Why Finance Ministers are still sweating it
by Avery Shenfeld
Ordinarily, a Canadian federal or provincial finance minister wouldn’t be sweating about their budgets when the country’s jobless rate sits at only 5.7%. You have to go back to 1974 to find a year in which the average unemployment was any lower. So why will this year still see many finance ministers struggling to contain deficits and borrowing needs?
In part, it reflects a less impressive employment rate, with an aging population leading to fewer tax payers. Yours truly also bears part of the blame, as I participate in surveys of private sector forecasts that Ottawa and many provinces use in their fiscal plans. Sluggish growth forecasts will feed into soft revenue projections. But there are less obvious factors making for a challenging budget season.
For one, inflation, has turned into the finance minister’s enemy rather than friend. Back in 2022, inflation had been a winner, boosting nominal revenues from sources like sales taxes or resource royalties. But as of 2023, it’s turned into more of a negative, with inflation hitting government operating expenditures more than it’s lifting nominal GDP, given the gap between the deflators on those two elements of the national accounts (Chart). Much of that reflects catch-up wage increases granted to public sector employees in the past year, and multi-year settlements could carry into 2024/25 while inflation in other parts of the economy abates.
Second, the growth we have seen in Canada’s economy in the past couple of years has been facilitated by immigration-fueled population increases. That has created more taxpayers, but has also added to the head count for health care, education, transportation and other public services. Look for upcoming budgets to cite the crush of more people as a source of operating and capital spending growth.
That would be more manageable if the additional population growth was also leading to a commensurate acceleration in economic output, and therefore, in revenues. But in recent years, that hasn’t been the case, although it’s tougher to prove that the fall in output per hour owes to less-productive newcomers. Whatever the cause, weak productivity growth has held back the output, and therefore tax revenues, that finance ministers can tap into.

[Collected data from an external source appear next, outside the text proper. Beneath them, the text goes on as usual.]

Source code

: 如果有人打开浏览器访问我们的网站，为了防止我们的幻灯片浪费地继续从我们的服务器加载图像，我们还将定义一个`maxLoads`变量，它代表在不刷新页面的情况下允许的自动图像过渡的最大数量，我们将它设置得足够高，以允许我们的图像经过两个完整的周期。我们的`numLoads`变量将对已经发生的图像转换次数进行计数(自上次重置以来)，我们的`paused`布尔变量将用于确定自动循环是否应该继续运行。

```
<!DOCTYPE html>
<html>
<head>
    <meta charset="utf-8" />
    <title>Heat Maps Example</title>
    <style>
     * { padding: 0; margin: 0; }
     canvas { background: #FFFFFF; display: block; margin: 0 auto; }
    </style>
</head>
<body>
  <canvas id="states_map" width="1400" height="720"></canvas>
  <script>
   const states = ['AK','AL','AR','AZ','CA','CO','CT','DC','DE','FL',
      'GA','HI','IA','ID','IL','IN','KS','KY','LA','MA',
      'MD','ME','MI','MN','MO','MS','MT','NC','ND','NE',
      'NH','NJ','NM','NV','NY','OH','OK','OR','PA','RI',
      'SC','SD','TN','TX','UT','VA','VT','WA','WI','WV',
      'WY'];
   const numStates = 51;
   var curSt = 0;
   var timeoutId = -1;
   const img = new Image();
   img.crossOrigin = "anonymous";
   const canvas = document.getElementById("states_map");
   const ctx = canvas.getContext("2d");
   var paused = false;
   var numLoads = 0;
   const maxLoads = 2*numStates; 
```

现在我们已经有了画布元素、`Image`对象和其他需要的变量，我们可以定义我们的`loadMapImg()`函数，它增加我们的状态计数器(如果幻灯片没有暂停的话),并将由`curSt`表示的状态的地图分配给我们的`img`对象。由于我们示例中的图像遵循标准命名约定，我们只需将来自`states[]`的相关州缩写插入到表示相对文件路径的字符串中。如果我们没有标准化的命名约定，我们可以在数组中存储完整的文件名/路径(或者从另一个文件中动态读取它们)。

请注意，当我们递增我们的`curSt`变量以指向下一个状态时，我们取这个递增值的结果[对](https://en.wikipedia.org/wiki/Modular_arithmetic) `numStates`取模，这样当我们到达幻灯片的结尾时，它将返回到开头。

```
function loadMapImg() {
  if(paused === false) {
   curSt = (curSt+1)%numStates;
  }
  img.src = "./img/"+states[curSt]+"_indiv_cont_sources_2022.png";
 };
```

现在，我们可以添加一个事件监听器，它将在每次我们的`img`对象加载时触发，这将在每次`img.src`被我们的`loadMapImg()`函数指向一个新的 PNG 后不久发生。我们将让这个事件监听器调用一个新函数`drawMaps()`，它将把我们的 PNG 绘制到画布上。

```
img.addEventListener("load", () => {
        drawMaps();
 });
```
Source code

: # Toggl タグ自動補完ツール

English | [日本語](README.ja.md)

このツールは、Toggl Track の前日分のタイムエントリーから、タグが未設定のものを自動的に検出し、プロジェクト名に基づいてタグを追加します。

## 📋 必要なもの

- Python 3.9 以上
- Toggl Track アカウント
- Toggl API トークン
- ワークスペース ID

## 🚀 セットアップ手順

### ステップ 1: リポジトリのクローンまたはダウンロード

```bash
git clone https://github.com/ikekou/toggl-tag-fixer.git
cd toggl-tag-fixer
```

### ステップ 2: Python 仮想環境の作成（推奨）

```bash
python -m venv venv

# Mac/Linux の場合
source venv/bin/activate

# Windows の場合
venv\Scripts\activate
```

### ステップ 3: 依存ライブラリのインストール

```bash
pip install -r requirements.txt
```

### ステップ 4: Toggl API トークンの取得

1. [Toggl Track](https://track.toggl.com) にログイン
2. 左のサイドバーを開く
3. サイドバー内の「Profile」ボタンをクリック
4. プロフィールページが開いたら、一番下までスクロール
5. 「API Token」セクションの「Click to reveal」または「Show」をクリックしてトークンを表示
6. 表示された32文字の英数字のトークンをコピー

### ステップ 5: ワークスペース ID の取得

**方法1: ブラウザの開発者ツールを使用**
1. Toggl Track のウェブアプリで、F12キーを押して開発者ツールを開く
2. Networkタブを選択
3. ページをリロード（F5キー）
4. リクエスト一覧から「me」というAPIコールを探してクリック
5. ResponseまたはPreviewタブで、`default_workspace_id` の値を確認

There’s also the productivity of government workers themselves. Measuring the real output of public administration workers isn’t as easy as counting cars rolling off an assembly line. But the ratio of public sector employment to population has never been higher than in recent years.
We’ve yet to see evidence on what’s driving those headcount increases, which have been particularly steep at the federal level. Is it a work-from-home issue? Greater per capita needs for public sector programs? Perhaps it’s the so-called Baumol effect, in which public service jobs tend to have slower productivity growth than others, and the result is that these areas will need faster employment growth relative to other parts of the economy. Whatever the cause, it might be timely to assess whether there are efficiencies available in how we deliver government services.
There’s one final reason why finance ministers are worried, despite polls showing that voters haven’t put much weight on budget deficits. That’s because one rapidly escalating source of spending growth doesn’t win any votes at all: interest payments. Higher debt service costs already showed up in provincial budget projections released to date, and we’ll be watching for the same trend elsewhere. Large pandemic-era debt build-ups, and now rising rates on refinancing debts, make debt servicing costs a very good reason to sweat the details on budget balances this year.